Я снял с Седого ремень и, сделав самозатягивающуюся петлю, стянул ему кисти, перекрестив их за спиной.

Поднял бандита:

— Кто твои дружки? Куда они ушли?

Вместо ответа Седой скривился и что-то прошипел, мол, не дождешься, фраер.

— Ладно, с нами пойдешь. На статью тяжкую ты себе уже наработал.

Погодин подбежал и обшарил карманы браконьера. Выудил оттуда свою ксиву и, счастливый, раскрыл ее, будто проверяя, его она или нет.

— Спасибо вам, — я повернулся к Бородачу и протянул руку. — Вовремя вы появились. Меня Андрей зовут, это Петрович и Федор.

— Аким, — протянул заскорузлую ладонь охотник, — наконец я этих шакалов нашел. Всю рыбу в округе переглушили. И главное, сами-то столько они не заберут. А рыба на следующий день мрет и всплывает.

— А что, Аким, — спросил Петрович, разглядывая немного странный, больше похожий на лохмотья наряд бородача. — Промышляешь охотой здесь?

— Промысел — это за деньги, а меня зверье кормит. Живу я здесь.

— Где — здесь? — не понял я. — В лесу, что ли?

Я рассмотрел нашего спасителя. Коренастый мужик с лохматой головой. Возраст трудно определить, когда вместо волос пакля, и борода, как у Карабаса.

— Уже пять лет, — кивнул Аким. — Все лучше, чем в муравейнике бетонном. Как ушел из города, ни разу не пожалел…

— Вот это молодец! — восхищенно крякнул Петрович. — Я бы тоже в леса рванул. Да бабка не пускает! Куда ж я ее брошу? Кто борщ мне варить будет?

— Скажите, вы мальчика здесь не видели? — спросил я. — Десятилетнего…

— Давай на ты, — предложил Аким. — Мы же в лесу, а не на приеме у королевы Англии. Кстати, как она там? Жива? Возраст уже.
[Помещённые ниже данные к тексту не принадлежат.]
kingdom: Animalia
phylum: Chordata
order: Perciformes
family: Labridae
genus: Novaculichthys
— Жива, жива, — кивнул я, а про себя подумал, что шестой десяток для Елизаветы Второй совсем не возраст, в моем времени ей уже почти сотка стукнула. — Так что с мальчиком? Не видел?

— А вы кто ему будете? — Аким с подозрением осмотрел нас.

— Так ты его видел?! Где? Рассказывай!

— Сначала на вопрос ответьте, — прищурился отшельник.

— Из милиции мы, — Погодин ткнул удостоверением в бородатую морду. — Говорите, гражданин, где мальчик!

— Точно из милиции?

— Ты же видишь, документ есть, — сказал я, теряя терпение. — Что еще надо?

Череда нежданных событий ложилась какой-то бесконечной лентой, как будто найти маленького испуганного мальчика было так же сложно, как добраться до горизонта.

— А я знаю, что ли, как выглядит это самое удостоверение!

— Послушай, Аким, — спокойно продолжил я. — Мы ищем Олега, с ним беда приключилась, преступник мать его убил, а самого в лес вывез и бросил. Если что-то знаешь, скажи…

— Да у меня он, в избушке.

— У тебя?! — я не верил своим ушам. — Едрит твою бороду! Что же ты молчал?! Зачем нас мурыжил? Как он? Жив-здоров?

— Должен был убедиться, что люди вы порядочные, а не из тех, кто мальчонку в лес вывез. Он мне про это рассказал. И про мать тоже. Правда, я не сразу его понял. Нашли убийцу хоть?